I would like to include my custom pre-processing logic in my exported Keras model for use in Tensorflow Serving.
My pre-processing performs string tokenization and uses an external dictionary to convert each token to an index for input to the Embedding layer:
from keras.preprocessing import sequence
token_to_idx_dict = ... #read from file
# Custom Pythonic pre-processing steps on input_data
tokens = [tokenize(s) for s in input_data]
token_idxs = [[token_to_idx_dict[t] for t in ts] for ts in tokens]
tokens_padded = sequence.pad_sequences(token_idxs, maxlen=maxlen)
Model architecture and training:
model = Sequential()
model.add(Embedding(max_features, 128, input_length=maxlen))
model.add(LSTM(128, activation='sigmoid'))
model.add(Dense(n_classes, activation='softmax'))
model.compile(loss='sparse_categorical_crossentropy', optimizer='adam')

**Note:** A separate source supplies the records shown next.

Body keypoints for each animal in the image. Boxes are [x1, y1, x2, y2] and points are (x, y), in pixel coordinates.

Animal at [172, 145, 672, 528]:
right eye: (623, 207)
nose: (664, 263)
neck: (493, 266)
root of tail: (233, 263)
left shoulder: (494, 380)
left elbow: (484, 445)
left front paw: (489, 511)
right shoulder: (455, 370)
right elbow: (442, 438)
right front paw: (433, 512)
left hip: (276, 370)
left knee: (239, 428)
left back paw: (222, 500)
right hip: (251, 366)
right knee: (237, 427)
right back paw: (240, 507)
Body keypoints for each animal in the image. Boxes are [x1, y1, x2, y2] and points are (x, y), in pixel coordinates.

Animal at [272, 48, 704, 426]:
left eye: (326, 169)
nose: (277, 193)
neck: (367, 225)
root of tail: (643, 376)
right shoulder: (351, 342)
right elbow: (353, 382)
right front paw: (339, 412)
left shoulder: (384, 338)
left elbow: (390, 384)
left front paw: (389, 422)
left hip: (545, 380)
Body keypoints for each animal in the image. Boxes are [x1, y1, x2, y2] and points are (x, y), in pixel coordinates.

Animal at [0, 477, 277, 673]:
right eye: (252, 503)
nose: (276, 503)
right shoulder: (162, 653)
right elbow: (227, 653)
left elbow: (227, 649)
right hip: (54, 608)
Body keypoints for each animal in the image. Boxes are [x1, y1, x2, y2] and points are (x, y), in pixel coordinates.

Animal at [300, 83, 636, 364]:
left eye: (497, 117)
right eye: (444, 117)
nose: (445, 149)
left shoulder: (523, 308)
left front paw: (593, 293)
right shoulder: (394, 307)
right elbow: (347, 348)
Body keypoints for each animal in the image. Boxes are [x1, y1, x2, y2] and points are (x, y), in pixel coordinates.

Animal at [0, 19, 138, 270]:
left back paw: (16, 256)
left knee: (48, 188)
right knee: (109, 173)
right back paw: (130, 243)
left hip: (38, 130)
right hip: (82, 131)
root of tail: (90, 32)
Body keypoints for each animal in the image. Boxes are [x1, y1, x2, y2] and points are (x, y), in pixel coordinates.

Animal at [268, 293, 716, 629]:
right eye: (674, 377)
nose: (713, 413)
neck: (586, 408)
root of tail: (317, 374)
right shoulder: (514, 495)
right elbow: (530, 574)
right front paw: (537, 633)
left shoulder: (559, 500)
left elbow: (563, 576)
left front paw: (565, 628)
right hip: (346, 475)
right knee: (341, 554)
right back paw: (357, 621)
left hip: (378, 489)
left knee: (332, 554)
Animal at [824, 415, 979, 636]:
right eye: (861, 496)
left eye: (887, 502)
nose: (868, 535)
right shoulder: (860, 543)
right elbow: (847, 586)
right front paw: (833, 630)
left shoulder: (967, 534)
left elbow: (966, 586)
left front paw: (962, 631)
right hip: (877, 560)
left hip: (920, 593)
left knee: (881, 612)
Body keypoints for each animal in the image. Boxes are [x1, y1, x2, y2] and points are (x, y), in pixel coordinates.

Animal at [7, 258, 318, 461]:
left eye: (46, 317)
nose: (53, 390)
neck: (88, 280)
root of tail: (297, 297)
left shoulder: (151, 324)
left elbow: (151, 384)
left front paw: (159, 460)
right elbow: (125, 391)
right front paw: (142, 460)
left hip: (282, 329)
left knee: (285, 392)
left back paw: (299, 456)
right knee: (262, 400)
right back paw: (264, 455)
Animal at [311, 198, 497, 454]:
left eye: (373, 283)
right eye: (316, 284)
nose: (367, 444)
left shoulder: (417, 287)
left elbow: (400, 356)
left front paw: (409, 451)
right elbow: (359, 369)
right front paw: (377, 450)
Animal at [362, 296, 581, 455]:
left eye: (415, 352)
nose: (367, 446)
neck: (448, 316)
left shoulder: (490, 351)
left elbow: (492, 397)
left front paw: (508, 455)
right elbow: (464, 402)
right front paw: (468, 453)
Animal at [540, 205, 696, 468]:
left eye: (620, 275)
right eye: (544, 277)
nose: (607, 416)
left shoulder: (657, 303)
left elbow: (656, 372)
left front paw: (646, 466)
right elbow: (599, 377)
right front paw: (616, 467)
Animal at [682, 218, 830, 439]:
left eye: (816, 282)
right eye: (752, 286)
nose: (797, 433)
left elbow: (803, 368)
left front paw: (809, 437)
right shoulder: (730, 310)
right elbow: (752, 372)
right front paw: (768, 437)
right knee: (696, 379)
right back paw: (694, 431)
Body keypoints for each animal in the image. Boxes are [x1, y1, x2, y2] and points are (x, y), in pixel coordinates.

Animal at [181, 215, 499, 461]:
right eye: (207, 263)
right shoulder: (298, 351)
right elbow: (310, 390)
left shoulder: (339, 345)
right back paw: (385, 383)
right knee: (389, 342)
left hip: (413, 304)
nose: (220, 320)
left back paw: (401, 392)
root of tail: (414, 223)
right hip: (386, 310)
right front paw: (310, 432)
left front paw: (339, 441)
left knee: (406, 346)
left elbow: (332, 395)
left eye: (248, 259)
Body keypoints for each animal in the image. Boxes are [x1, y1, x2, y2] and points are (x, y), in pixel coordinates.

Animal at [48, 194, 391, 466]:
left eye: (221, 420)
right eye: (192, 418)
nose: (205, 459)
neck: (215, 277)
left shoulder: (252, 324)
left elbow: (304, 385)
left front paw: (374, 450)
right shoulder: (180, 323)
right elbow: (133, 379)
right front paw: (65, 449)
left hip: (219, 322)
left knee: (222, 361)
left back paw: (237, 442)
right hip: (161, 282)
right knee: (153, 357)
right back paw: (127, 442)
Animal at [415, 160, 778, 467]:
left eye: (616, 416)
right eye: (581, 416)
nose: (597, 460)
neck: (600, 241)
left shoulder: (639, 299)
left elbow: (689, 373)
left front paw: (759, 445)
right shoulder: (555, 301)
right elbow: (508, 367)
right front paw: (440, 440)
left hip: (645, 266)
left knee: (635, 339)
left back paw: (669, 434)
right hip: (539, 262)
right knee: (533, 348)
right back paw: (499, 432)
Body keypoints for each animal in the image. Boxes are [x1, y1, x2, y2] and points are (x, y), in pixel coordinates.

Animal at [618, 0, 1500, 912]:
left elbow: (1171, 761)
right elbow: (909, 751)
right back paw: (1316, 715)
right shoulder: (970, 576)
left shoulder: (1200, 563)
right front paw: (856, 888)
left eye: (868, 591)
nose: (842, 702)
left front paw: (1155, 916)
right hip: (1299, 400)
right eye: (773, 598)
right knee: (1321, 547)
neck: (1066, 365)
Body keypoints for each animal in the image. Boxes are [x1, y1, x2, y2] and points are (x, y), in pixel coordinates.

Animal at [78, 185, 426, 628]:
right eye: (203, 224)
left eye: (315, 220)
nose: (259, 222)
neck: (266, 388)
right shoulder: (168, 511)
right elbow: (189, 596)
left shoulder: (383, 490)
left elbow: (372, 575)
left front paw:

model.fit(x_train, y_train)
Since the model will be used in Tensorflow Serving, I want to incorporate all pre-processing logic into the model itself (encoded in the exported model file).
Q: How can I do so using the Keras library only?
I found this guide explains how to combine Keras and Tensorflow. But I'm still unsure how to export everything as one model.
I know Tensorflow has built-in string splitting, file I/O, and dictionary lookup operations.
Pre-processing logic using Tensorflow operations:
# Get input text
input_string_tensor = tf.placeholder(tf.string, shape={1})
# Split input text by whitespace
splitted_string = tf.string_split(input_string_tensor, " ")
# Read index lookup dictionary
token_to_idx_dict = tf.contrib.lookup.HashTable(tf.contrib.lookup.TextFileInitializer("vocab.txt", tf.string, 0, tf.int64, 1, delimiter=","), -1)
# Convert tokens to indexes
token_idxs = token_to_idx_dict.lookup(splitted_string)
# Pad zeros to fixed length
token_idxs_padded = tf.pad(token_idxs, ...)
Q: How can I use these Tensorflow pre-defined pre-processing operations and my Keras layers together to both train and then export the model as a "black box" for use in Tensorflow Serving?